Одним словом, мы просим у публики глубокого внутреннего сопричастия. Скромность — не наше дело. В каждом представленном спектакле мы играем серьезную роль. Если у нас не хватит решимости развить до предела наши основные принципы, мы согласимся, что игра вообще не стоила свеч. Приходящий к нам зритель должен знать, что ему предстоит претерпеть настоящую операцию, опасную не только для его ума, но и для его чувств и плоти. Если бы мы не были уверены в том, что сможем действительно серьезно задеть его, мы сочли бы себя недостойными нашего дела в его абсолютном смысле. Зритель должен быть уверен, что мы способны заставить его закричать.[33]
В неизбежности этого мы усматриваем самую настоящую и самую живую жизнь, что достаточно ясно говорит о нашем презрении ко всем театральным средствам в собственном смысле этого слова, ко всему тому, что принято называть постановкой, т. е. освещение, декорации, костюмы и т. д. Все это — лишь набор команд, но никак не предмет наших забот. Мы скорее вернемся просто к свечам. Театр заключается для нас в чем-то неуловимом, чему прогресс никогда не сможет помочь.
То, что сообщает нашим спектаклям их действительную ценность, чаще бывает связано с каким-нибудь удачным открытием, едва уловимым, но способным пробудить в душе зрителя максимум иллюзий. Достаточно сказать, что в плане постановки и основных идей мы смело полагаемся на случай. В театре, который мы хотим создать, именно случай станет нашим божеством. Мы не боимся ни провалов, ни катастроф. Если бы мы не верили в возможное чудо, мы никогда не вступили бы на путь, полный случайностей. Но только чудо способно вознаградить нас за наши усилия и наше терпение. Только на чудо мы и рассчитываем.
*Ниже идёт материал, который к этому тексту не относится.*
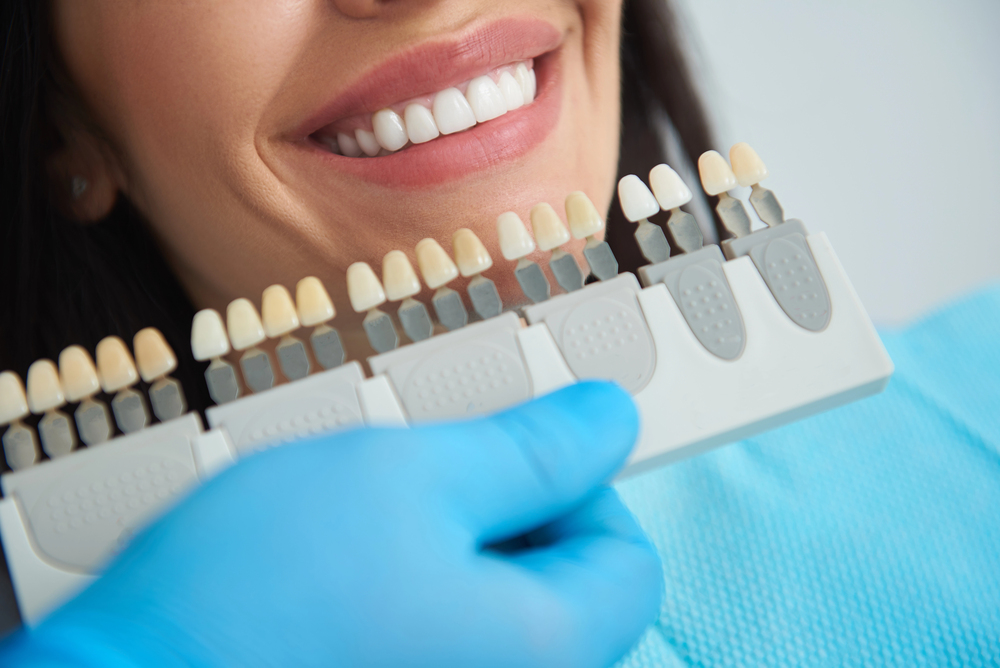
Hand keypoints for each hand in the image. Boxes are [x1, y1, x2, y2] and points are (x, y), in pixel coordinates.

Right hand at [2, 382, 661, 667]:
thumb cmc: (260, 596)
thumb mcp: (415, 477)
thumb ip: (532, 451)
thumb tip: (608, 420)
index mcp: (546, 652)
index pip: (626, 556)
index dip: (578, 486)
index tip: (509, 450)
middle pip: (558, 582)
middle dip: (501, 509)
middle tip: (420, 472)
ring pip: (487, 600)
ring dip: (447, 538)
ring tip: (367, 515)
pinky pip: (434, 629)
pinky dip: (412, 581)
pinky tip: (345, 560)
Режиссер, следующий не принципам, а своему вдохновению, может совершить, а может и не совершить необходимое для нас открытие. В зависимости от характера пьесы, которую он собирается ставить, он может что-то найти, а может и не найти, его может осенить какая-то поразительно ловкая выдумка, а может и не осенить, он может найти нечто, вызывающее тревогу и способное отбросить зрителя в область искомых сомнений, а может и не найти его. Любой наш успех зависит от этой альтернативы.
30
Это еще далеко от понимания реальности в статьях «Театра и его Двойника». Здесь и далее речь идет прежде всего о тех проявлениях театральности, которые Арто находит в жизни. Реальность обыденная воспринимается им кинематографически или, о чем он сам говорит, как подобие балета.
31
Во «Втором Манифесте Сюрреализма» Бретон подхватит этот пассаж и использует его против режиссера: «Арто был организатором спектаклей, которые с блеском могли соперничать с полицейскими облавами»
32
Театр «Альфред Жарри». Год первый. Сезон 1926–1927 годов
Манифест был издан отдельной брошюрой, состоящей из восьми страниц. Датирован 1926 годом. Помимо манифеста брошюра включала различную информацию о театре. Главной целью издания было привлечение финансовых средств, необходимых для открытия театра.
В манифесте повторены и развиты принципы предыдущего текста. Основное внимание уделяется вопросу о публике. Таким образом, Арто пытается привлечь к себе «своего» зрителя и одновременно формулирует свою концепцию зрительского восприятия, по которой «собственная жизнь» зрителя соответствует сценическому действию, лишенному какого-либо жизненного подражания.